Saved data entries:
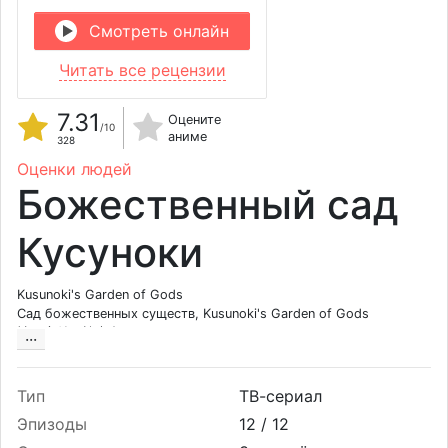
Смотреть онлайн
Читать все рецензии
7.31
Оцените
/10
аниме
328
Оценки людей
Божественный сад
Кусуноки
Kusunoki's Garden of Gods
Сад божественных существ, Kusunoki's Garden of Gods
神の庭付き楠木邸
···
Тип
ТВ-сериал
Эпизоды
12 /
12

Try it >>
Write out these lines again, replacing "Эпизоды" with "Серии" and keeping everything else the same. Leave out the pictures.

Solution to the exercise >>
Смотреть онлайн
Читать все рецензии
7.31
Оцените
/10
аниме
328
Оценки людей
Божественный сад
Кусуноки
Kusunoki's Garden of Gods
Сад божественных существ, Kusunoki's Garden of Gods
神の庭付き楠木邸
···
Тип
ТВ-сериал
Серии
12 /
12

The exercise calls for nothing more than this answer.